Dataset entries
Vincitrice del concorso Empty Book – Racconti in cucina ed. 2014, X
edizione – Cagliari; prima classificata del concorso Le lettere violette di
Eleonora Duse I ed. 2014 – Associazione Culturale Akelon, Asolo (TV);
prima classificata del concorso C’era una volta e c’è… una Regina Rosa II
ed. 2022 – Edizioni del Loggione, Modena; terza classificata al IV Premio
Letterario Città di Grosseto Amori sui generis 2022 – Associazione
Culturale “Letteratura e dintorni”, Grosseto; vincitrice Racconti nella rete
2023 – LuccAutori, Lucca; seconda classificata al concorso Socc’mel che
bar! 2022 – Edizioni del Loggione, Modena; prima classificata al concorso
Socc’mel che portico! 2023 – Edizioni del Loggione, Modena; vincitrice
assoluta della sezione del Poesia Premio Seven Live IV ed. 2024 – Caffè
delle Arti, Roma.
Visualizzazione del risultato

==

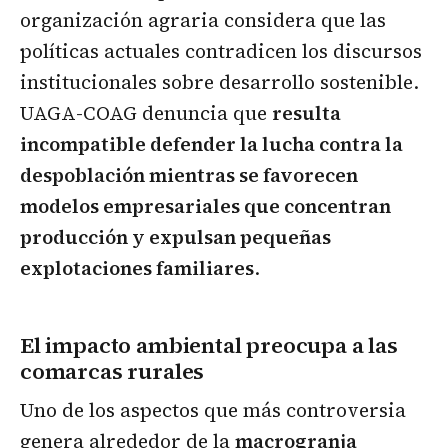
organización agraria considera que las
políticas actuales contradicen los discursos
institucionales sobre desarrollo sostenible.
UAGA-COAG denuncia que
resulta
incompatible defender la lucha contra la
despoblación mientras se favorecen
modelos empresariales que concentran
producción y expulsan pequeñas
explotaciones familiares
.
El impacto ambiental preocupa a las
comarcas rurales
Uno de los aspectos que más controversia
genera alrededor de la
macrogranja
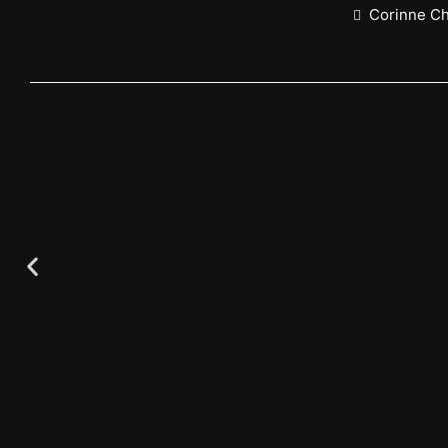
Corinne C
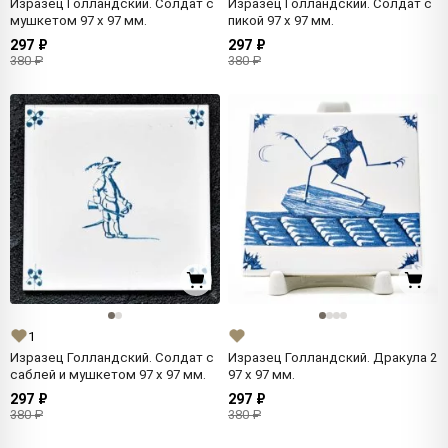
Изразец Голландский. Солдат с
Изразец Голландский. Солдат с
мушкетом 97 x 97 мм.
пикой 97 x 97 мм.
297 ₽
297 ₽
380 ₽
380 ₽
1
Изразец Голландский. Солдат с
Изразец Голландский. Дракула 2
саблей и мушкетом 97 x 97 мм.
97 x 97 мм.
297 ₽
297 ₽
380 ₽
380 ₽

...

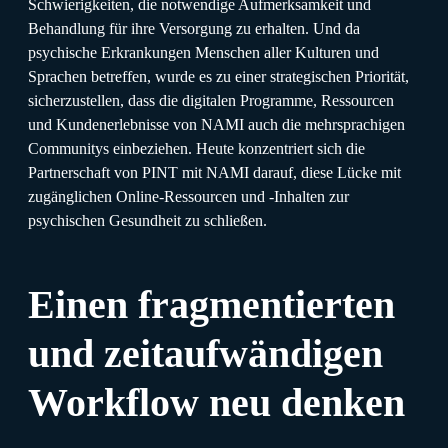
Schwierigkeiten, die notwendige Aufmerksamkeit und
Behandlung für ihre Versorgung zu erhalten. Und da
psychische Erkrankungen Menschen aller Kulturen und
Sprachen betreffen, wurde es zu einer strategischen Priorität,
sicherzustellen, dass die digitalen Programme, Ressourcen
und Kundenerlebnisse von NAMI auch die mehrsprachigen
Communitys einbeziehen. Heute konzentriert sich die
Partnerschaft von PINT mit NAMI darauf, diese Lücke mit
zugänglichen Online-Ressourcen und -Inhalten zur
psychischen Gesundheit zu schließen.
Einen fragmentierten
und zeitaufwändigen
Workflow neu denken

What this task involves: Present the lines of the material as a numbered list, starting at the line that contains "Schwierigkeiten, die notwendige" and ending at the line that contains "Workflow neu denken". Skip any blank lines.

Response:
1. Schwierigkeiten, die notwendige Aufmerksamkeit und
2. Behandlung für ihre Versorgung zu erhalten. Und da
3. psychische Erkrankungen Menschen aller Kulturen und
4. Sprachen betreffen, wurde es zu einer strategischen Priorität,
5. sicherzustellen, dass die digitalen Programme, Ressourcen
6. und Kundenerlebnisse von NAMI auch die mehrsprachigen
7. Communitys einbeziehen. Heute konzentriert sich die
8. Partnerschaft von PINT mit NAMI darauf, diese Lücke mit
9. zugänglichen Online-Ressourcen und -Inhalten zur
10. psychischen Gesundheit zu schließen.
11. Einen fragmentierten
12. und zeitaufwändigen
13. Workflow neu denken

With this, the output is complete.